Assassin’s Creed Movie Finds A Studio

By David Wharton | Published

This article is more than 2 years old

Video-game fans live in hope that some day — some day — we may actually get a really awesome video-game movie. For a while there both Halo and Bioshock were bristling with promise, but for every glimmer of hope, there are 10 incidents along the lines of the thankfully short-lived “Mark Wahlberg as Uncharted’s Nathan Drake nightmare. Now we’ve got an Assassin’s Creed movie in the works, with the talented Michael Fassbender slated to play the lead, and it has perhaps inched slightly closer to reality by finding a studio to finance and distribute it.

The studio in question is New Regency, which will partner with the motion pictures division of Ubisoft, the company behind the mega-hit series. So what is it about Assassin’s Creed that convinced New Regency to sign on the line that is dotted? Here’s what New Regency CEO Brad Weston had to say:

This is the perfect intersection of what we have been trying to do, and that is to work with top quality talent like Michael Fassbender.We see this as our first big commercial action franchise property. Fassbender just did 12 Years a Slave with us, and he is as good an actor as there is right now. The storyline we are pursuing has a great narrative and because Ubisoft’s games are so character- and story-driven, Assassin’s Creed lends itself perfectly to our goal to re-brand Regency as a filmmaker-driven company.

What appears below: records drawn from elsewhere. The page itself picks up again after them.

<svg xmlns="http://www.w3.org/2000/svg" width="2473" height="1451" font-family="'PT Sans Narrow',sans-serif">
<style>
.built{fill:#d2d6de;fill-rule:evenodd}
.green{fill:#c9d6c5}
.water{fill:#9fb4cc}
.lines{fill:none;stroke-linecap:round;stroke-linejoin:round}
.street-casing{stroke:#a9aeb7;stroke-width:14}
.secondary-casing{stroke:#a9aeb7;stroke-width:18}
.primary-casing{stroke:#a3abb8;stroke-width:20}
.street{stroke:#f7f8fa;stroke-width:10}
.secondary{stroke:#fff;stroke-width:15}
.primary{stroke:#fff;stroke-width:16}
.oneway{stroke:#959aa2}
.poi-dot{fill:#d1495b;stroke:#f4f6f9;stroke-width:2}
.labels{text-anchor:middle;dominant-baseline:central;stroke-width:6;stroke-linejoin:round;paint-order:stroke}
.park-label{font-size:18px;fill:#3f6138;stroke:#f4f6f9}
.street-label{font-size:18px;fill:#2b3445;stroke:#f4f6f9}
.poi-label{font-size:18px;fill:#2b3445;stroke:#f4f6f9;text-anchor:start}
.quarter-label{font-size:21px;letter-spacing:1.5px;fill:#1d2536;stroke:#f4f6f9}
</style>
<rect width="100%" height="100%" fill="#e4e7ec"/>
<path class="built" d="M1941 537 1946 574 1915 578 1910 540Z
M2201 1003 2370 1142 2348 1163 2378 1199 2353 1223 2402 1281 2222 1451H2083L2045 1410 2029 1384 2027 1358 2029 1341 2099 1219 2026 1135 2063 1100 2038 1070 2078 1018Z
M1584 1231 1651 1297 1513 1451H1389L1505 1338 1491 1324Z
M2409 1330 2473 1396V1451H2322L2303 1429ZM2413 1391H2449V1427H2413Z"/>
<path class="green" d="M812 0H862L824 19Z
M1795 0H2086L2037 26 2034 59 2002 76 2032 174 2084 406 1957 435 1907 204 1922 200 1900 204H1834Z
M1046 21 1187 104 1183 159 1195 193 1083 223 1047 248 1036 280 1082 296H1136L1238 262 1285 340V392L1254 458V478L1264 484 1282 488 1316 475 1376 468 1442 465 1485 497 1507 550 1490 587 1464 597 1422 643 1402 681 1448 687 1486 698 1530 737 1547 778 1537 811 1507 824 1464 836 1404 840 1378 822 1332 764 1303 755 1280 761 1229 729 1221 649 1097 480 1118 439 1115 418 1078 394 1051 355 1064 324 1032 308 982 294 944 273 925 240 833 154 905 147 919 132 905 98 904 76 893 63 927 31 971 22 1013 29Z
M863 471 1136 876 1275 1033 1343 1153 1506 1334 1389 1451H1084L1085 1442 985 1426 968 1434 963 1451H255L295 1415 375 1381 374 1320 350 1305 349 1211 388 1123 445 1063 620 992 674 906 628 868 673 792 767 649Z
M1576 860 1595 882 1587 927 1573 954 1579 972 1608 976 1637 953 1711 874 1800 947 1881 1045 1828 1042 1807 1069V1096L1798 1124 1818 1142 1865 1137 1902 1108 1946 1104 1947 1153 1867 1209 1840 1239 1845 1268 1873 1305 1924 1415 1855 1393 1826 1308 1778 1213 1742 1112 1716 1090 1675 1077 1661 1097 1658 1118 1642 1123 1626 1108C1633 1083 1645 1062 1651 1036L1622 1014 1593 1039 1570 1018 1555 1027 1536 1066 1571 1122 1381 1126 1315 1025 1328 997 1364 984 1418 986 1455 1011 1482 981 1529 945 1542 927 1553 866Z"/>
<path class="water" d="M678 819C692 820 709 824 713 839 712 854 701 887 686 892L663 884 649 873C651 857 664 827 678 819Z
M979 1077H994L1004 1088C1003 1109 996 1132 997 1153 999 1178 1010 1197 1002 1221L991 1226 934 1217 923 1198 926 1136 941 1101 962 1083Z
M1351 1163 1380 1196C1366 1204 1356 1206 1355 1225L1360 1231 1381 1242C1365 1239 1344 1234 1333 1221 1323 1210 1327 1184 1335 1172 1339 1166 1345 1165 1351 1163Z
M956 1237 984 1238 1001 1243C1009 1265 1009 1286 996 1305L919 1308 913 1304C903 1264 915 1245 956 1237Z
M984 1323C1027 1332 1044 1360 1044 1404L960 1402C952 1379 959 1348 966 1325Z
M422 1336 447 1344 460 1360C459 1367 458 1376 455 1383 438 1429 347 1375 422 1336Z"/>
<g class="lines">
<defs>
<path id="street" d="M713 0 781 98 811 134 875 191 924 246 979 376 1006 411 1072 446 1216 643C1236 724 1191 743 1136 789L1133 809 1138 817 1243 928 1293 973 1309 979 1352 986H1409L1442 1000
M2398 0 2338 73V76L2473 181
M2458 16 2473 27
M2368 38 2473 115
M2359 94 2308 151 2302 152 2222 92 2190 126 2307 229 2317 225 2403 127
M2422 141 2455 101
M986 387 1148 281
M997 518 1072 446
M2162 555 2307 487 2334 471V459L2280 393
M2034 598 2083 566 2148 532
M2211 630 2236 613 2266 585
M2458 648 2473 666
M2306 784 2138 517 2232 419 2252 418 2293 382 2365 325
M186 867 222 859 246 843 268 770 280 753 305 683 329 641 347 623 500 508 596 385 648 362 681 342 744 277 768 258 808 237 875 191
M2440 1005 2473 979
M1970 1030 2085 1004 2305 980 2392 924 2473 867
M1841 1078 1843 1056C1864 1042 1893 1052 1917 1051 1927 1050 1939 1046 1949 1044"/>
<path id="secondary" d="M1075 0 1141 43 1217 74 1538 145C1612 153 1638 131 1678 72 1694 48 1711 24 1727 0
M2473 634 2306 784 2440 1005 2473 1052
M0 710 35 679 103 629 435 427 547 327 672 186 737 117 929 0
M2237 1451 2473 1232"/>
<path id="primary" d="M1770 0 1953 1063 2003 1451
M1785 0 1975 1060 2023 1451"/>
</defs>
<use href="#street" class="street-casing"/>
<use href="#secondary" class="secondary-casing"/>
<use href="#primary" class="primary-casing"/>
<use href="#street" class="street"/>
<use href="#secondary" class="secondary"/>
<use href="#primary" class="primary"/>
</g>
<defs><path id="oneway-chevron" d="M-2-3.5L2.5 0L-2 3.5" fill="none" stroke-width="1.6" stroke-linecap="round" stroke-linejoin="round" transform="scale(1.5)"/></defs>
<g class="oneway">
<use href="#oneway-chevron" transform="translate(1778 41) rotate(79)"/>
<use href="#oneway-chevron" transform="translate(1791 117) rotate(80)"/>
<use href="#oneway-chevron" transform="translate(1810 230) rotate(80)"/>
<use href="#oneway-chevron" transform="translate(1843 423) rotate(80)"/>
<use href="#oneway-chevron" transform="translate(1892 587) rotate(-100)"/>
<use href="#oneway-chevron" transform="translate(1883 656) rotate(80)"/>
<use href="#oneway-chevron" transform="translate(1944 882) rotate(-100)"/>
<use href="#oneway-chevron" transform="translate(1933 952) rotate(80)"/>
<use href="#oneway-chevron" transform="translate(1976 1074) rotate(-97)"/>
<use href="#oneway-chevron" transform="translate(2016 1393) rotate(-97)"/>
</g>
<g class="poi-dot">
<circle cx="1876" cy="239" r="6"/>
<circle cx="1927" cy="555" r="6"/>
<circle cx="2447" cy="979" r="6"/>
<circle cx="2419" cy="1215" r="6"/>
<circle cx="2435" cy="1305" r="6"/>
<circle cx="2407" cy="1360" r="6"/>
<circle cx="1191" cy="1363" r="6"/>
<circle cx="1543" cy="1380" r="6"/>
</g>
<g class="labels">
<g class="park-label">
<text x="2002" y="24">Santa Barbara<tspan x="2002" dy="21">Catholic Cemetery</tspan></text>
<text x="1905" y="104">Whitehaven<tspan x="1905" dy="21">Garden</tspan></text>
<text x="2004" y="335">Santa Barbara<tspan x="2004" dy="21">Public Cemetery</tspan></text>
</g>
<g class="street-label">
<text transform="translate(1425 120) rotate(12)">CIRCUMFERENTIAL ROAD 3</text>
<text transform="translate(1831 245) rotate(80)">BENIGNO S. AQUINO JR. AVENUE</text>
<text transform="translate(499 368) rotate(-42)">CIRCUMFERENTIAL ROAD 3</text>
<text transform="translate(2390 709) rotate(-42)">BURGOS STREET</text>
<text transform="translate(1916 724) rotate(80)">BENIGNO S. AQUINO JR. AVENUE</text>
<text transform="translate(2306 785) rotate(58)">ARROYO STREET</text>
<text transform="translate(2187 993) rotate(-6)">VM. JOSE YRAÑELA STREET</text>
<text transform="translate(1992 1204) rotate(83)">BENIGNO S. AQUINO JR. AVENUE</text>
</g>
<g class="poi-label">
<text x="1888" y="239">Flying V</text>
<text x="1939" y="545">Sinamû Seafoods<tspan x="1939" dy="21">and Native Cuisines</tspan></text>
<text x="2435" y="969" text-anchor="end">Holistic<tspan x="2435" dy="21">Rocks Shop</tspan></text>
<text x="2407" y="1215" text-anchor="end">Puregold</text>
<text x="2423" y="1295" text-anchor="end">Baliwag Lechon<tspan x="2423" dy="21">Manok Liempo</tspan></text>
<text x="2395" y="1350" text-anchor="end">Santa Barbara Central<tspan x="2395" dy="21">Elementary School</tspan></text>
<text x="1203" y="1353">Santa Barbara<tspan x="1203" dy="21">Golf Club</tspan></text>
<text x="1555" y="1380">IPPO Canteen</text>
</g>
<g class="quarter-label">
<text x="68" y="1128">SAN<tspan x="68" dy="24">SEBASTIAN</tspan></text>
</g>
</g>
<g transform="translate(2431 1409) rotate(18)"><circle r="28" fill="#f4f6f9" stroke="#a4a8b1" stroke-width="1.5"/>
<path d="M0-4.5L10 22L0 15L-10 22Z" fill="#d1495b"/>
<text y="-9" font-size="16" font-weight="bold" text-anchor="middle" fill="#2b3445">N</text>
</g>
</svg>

That all sounds very nice and promising and generic, but as a big fan of the game franchise, I’ll happy to salute Weston and his pocketbook because right now this would-be Assassin’s Creed flick is probably the front-runner in the race for actually getting a top-notch video-game movie made. Fassbender is a great pick for the lead, and this is one step closer, so now all they have to do is avoid all the thousands of other ways this could derail on the road to the big screen.

If you’re not familiar with the Assassin’s Creed games, they’re a mixture of historical fiction and science fiction, focusing on a centuries-long war between the Templars (“Humans suck and need to be controlled for their own good.”) and the Assassins (“Yay free will!”). We learn about this conflict between the two groups through the eyes of Desmond Miles, a hapless bartender whose parents were members of the assassin order. The historical component of the games comes via the Animus, a machine that allows Desmond and others to experience the lives of their ancestors, which allows both factions to hunt for mysterious artifacts left behind by massively advanced precursor civilization to our own “known history.”

Will we actually get a good Assassin’s Creed movie? It’d be nice. But even if not, the games are pretty damned entertaining whether we eventually get to see Fassbender parkour-leaping across the rooftops of Crusade-era Jerusalem or not.